### The task
Scan the entries for lines with the word "edge", then copy those lines.
START Data
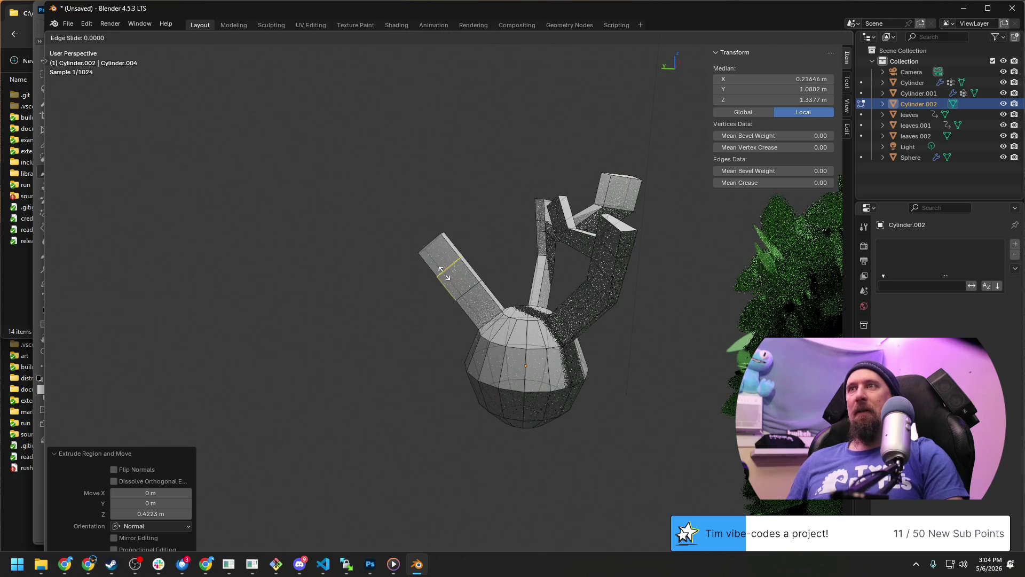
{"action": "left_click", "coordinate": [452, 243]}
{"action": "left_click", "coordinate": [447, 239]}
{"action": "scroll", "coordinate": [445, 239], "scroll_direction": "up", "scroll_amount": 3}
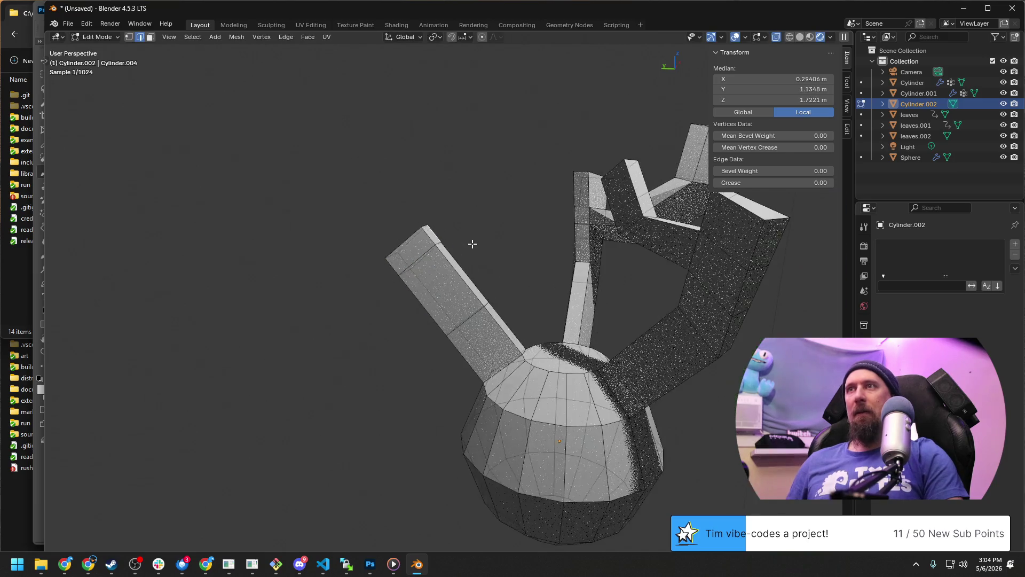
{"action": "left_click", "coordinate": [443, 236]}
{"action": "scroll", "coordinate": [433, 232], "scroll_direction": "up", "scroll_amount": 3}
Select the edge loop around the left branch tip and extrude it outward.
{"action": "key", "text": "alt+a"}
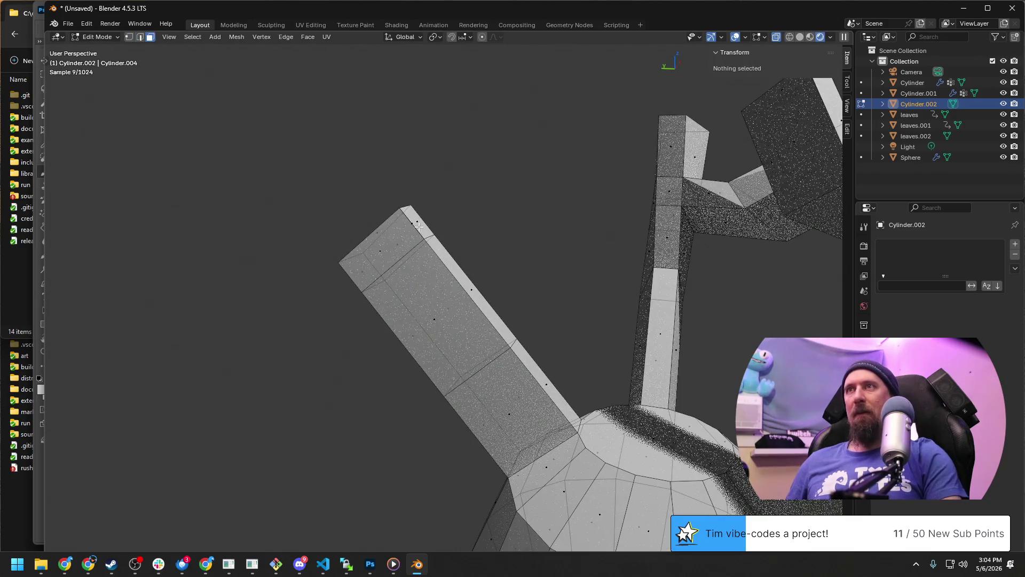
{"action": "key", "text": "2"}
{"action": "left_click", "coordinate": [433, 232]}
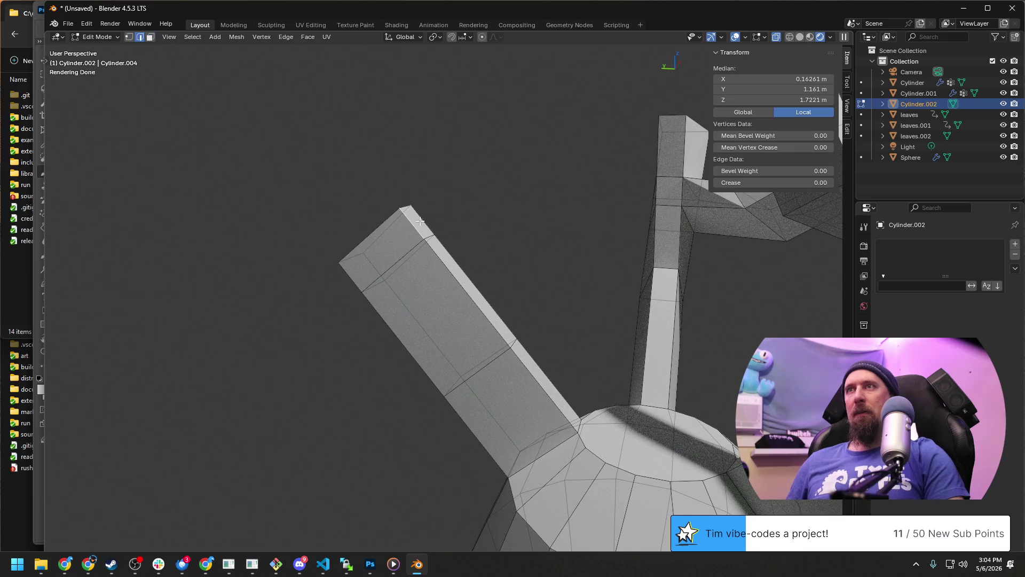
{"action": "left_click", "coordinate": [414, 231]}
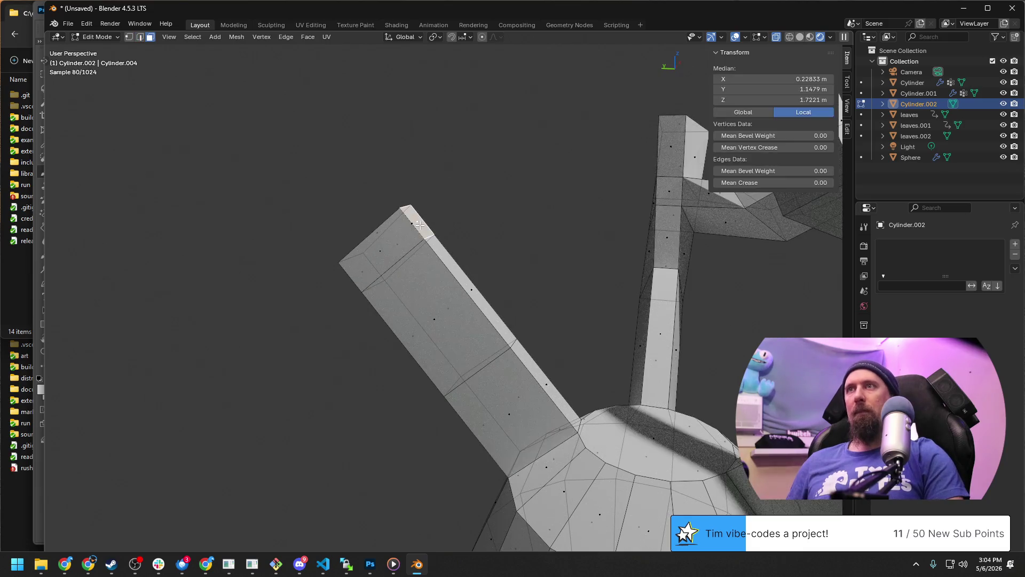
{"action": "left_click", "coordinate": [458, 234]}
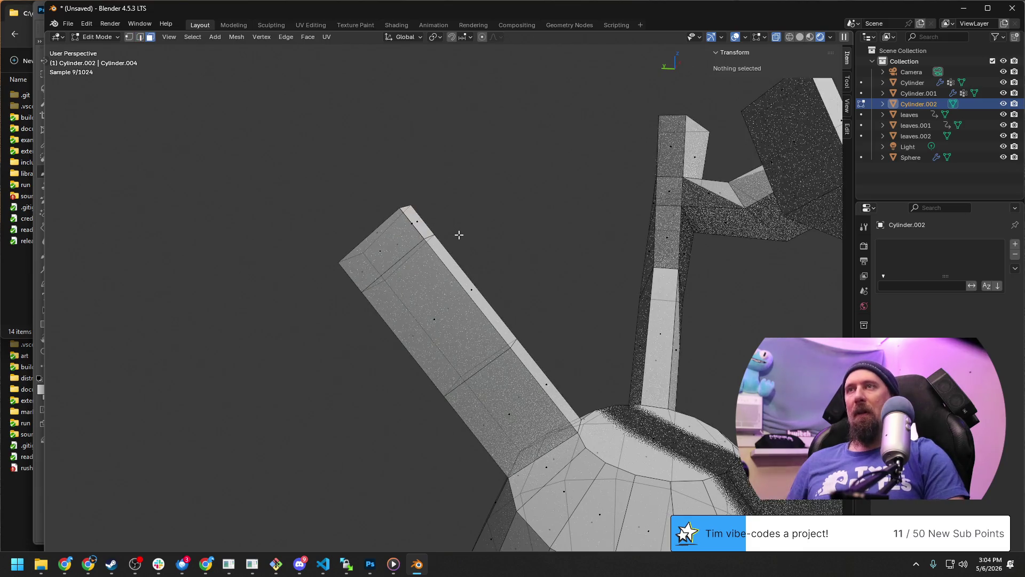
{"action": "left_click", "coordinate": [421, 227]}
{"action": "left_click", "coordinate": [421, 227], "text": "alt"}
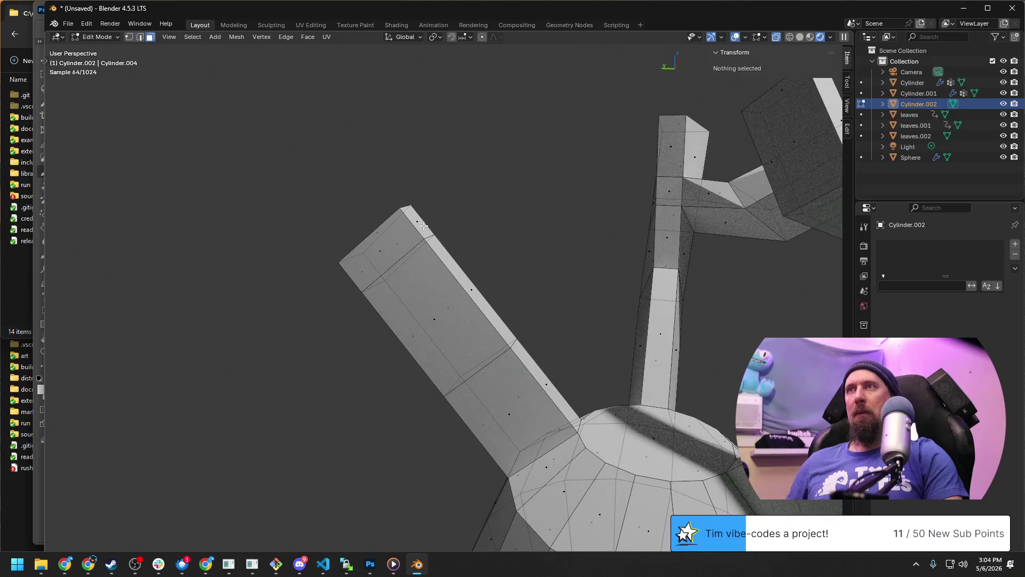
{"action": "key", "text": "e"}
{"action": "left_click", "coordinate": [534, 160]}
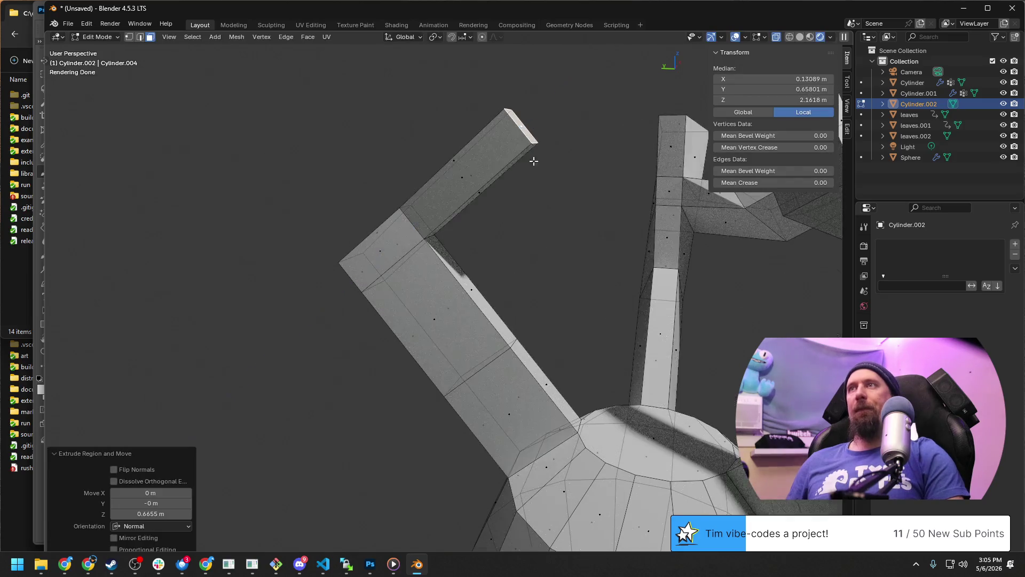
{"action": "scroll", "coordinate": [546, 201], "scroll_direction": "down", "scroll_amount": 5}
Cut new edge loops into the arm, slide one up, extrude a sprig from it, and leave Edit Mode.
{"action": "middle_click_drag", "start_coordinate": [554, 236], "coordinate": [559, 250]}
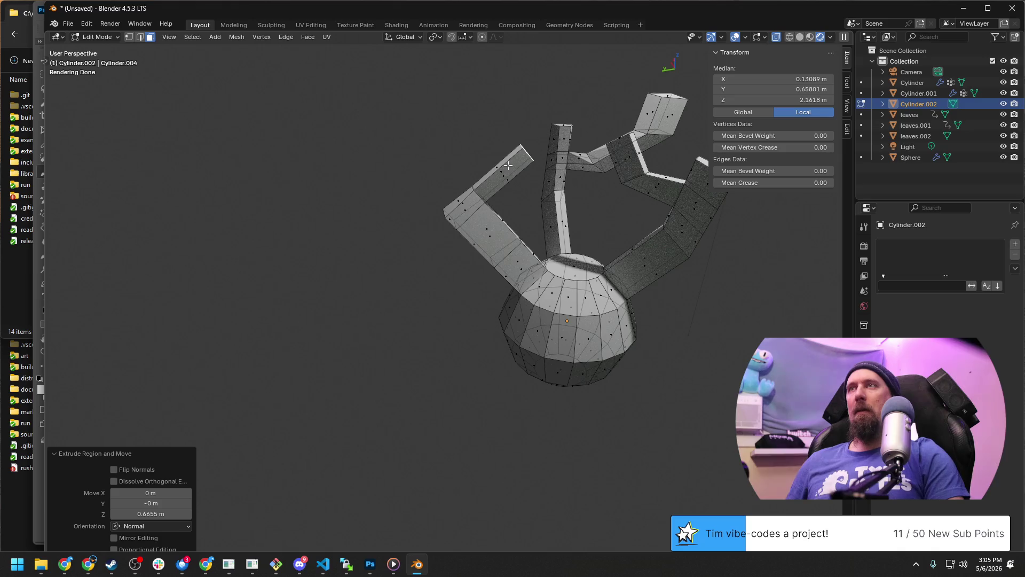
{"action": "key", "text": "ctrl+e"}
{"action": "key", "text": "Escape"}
END Data
### Exercise output
Select the edge loop around the left branch tip and extrude it outward.
Cut new edge loops into the arm, slide one up, extrude a sprig from it, and leave Edit Mode.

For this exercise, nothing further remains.